Un narrateur observe des êtres de misère, obsédé par leurs yeux secs et altérés. Il rêve d’un homme magnifique qui dévore leurs rétines – et en ressent de la jalousie. Au réveil, l’image persiste, mêlée à un dégoût profond et une fascination troublante. Même dans le quotidien, il n’arrive pas à s’en détacher : ils portent en eux la dèche, ils en sont l’incarnation.


Richer et autres vermines – 001



Ils partagent tous le même regard de misère. Dans leurs orbites se trouvent deux grosses balles jaunâtres avec une pupille nerveuse et imprécise dessinée sur chacune d’entre elles. Chaque globe oculaire se cache sous des lambeaux de peau collés sur le visage un peu aléatoirement. Et par-dessus ça (et, là, j’en ris encore) des rideaux de cils grotesques s’amusent à se replier sur eux-mêmes, abattus, pathétiques et parfois même secrètement suppliants. D’habitude, ces trous se remplissent d’une espèce de liquide oculaire qui hydrate toute la machine. Je ne dis pas qu’ils n’en ont pas, mais je n’ai jamais vu leurs balles séchées s’hydrater ou mouiller pour quoi que ce soit.

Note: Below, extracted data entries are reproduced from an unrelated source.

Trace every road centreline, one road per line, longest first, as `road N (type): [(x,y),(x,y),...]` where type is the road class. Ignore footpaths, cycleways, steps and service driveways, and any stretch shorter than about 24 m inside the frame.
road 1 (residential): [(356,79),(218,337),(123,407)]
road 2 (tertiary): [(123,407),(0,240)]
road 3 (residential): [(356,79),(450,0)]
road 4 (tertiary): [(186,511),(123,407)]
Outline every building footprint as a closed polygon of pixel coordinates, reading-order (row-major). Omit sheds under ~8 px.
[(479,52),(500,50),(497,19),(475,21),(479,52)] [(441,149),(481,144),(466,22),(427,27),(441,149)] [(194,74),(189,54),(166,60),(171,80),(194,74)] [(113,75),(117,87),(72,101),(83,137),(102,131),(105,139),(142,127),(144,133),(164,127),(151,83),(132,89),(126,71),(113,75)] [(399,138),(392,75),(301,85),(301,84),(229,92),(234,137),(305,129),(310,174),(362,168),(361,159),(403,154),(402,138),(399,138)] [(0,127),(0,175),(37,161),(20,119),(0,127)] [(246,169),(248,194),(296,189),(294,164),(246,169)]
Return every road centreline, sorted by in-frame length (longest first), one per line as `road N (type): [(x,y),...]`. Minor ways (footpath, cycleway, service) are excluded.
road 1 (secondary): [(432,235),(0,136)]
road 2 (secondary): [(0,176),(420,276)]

Par ailleurs, la nuit dernière, j’ai fait un drôle de rêve. Un homme qui m’était alors inconnu mâchouillait leurs rétines (et qu’est-ce que j’étais jaloux !). Il les recrachait et les chiquait et les broyait et en redemandait encore. Là, ça allait trop loin, bien entendu, donc je me suis réveillé. La nuit consista en une errance dans mon appartement jusqu’au petit matin. Le silence était plat, horizontal. Je suis retourné au lit et j’ai encore rêvé de leurs rétines mêlées à des dents et à de la salive. L’homme est revenu, toujours en rêve. Il était assis par terre. Il était assis par terre, oui, dans une salle très blanche. Il était vêtu de blanc. Je pense que c’est le plus bel homme que j’ai vu de ma vie. Il n’avait pas de nom.
À mon réveil, les dents qui broient revenaient dans mes oreilles. Elles me rappelaient un silement. Le signe d’une trahison peut-être. Je ne sais plus.
Je me suis fait de la viande au lever. Ce n’est pas dans mon habitude. Je mange très peu au lever. Parfois, je me fais cuire un œuf, mais rarement plus. L’été, j’admets me faire plaisir avec un pamplemousse sur lequel j’aime saupoudrer un peu de sucre.
En plus de ça, ces êtres de misère dégagent un parfum de dèche. Plus que ça, dès qu’on les voit, on reconnaît aussitôt qu’ils descendent et proviennent de la dèche. Rien que ça. Ni plus, ni moins.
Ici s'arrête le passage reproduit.